Senior Judge of the United States District Court for the Eastern District of Texas
- In office March 1, 2001 – September 16, 2005

Judge of the United States District Court for the Eastern District of Texas
- In office April 4, 1985 – March 1, 2001
- Appointed by: Ronald Reagan
- Preceded by: Seat established by 98 Stat. 333
- Succeeded by: Ron Clark

Personal details
- Born: Howell Cobb December 7, 1922 Atlanta, Georgia, U.S.
- Died: September 16, 2005 (aged 82) Castine, Maine, U.S.
- Education: University of Virginia (LL.B.)

= Howell Cobb (judge) =

American judge (1922–2005)

Howell Cobb (December 7, 1922 – September 16, 2005) was a Texas lawyer and United States district judge of the United States District Court for the Eastern District of Texas.

==Education and career==

Born in Atlanta, Georgia, Cobb joined the United States Navy in 1942, completing his cadet training in 1943 and serving as a lieutenant in the United States Marine Corps from 1943 to 1945, during which time he was a fighter pilot in the Pacific Theater. He finished his service as an instructor at Pensacola Naval Air Station in 1945. He then returned to school, receiving a Bachelor of Laws from the University of Virginia School of Law in 1948. He went into private practice, first in Houston, Texas, from 1949 to 1954, and then in Beaumont, Texas, from 1954 to 1985.

☆ ☆ ☆ ☆ ☆

**Questions**.
A. Answer these questions from the article on Judge Howell Cobb:
(i) Who succeeded Cobb on the Eastern District of Texas bench?
(ii) In which city did Cobb practice law from 1949 to 1954?
(iii) Where did Cobb die?
B. For each statement, say whether the article on Judge Howell Cobb supports it. Answer yes or no and quote the words of the article that decide it.
(i) Cobb was appointed to the district court by Ronald Reagan.
(ii) Cobb received his Bachelor of Laws in 1950.
(iii) Cobb flew as a fighter pilot in the Pacific Theater.
C. Carry the article on Judge Howell Cobb forward from its final sentence.

☆ ☆ ☆ ☆ ☆

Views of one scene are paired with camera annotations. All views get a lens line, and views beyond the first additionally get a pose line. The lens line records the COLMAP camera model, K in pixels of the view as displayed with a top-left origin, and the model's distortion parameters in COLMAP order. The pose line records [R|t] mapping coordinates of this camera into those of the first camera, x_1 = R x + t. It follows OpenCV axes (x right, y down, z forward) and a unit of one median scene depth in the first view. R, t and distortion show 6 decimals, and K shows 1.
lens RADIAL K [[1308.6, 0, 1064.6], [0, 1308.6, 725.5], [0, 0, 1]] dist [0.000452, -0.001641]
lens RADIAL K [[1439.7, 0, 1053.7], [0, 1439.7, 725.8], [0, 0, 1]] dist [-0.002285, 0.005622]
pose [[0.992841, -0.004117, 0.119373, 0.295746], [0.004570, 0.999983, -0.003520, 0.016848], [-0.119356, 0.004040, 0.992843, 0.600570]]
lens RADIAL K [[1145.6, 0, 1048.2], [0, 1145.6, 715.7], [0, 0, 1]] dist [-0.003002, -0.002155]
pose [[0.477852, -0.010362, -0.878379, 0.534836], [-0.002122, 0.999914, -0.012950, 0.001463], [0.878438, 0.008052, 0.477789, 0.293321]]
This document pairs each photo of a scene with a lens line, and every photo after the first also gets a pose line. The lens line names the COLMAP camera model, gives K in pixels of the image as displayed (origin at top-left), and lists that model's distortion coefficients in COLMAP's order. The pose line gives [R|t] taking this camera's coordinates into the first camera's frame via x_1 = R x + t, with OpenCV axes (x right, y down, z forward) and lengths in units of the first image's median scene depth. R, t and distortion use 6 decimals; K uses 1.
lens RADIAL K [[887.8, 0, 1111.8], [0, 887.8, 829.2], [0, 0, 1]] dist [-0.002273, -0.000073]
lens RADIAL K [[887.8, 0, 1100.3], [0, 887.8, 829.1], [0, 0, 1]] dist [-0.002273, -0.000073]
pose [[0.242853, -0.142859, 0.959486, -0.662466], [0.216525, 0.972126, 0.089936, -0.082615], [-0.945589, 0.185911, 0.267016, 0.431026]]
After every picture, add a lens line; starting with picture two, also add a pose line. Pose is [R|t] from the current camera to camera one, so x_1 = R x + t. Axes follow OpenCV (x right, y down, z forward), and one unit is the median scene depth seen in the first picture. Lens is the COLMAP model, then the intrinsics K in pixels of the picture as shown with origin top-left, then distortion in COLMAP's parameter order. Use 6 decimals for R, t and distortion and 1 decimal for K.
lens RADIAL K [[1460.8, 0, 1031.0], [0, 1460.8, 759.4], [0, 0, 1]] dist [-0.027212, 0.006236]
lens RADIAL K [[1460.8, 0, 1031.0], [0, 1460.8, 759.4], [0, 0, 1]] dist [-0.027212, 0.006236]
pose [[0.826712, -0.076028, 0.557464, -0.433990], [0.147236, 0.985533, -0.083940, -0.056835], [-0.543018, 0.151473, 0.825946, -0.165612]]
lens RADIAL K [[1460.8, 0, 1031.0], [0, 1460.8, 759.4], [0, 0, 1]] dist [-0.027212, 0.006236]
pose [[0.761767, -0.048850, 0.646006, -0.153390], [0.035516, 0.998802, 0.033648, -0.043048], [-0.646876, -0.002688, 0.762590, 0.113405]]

☆ ☆ ☆ ☆ ☆

**Outputs for the tasks**.
A.
(i) Ron Clark
(ii) Houston, Texas
(iii) Castine, Maine

B.
(i) Yes: "Appointed by: Ronald Reagan"
(ii) No: "receiving a Bachelor of Laws from the University of Virginia School of Law in 1948"
(iii) Yes: "he was a fighter pilot in the Pacific Theater"

C.
==Federal judicial service==

On February 26, 1985, President Ronald Reagan nominated Cobb to a new seat on the United States District Court for the Eastern District of Texas, created by 98 Stat. 333. Cobb was confirmed by the United States Senate on April 3, 1985, and received his commission the following day. He assumed senior status on March 1, 2001, and continued serving in that capacity until his death of a heart attack, during a family vacation in Castine, Maine.

==Personal==

Cobb and his wife, Amelie, had six children. Cobb was the great grandson of the former governor of Georgia and Civil War figure Howell Cobb.

==Sources==
- "Visiting federal judge dies in Castine Sept. 16", Bangor Daily News (Maine) (September 19, 2005), B3.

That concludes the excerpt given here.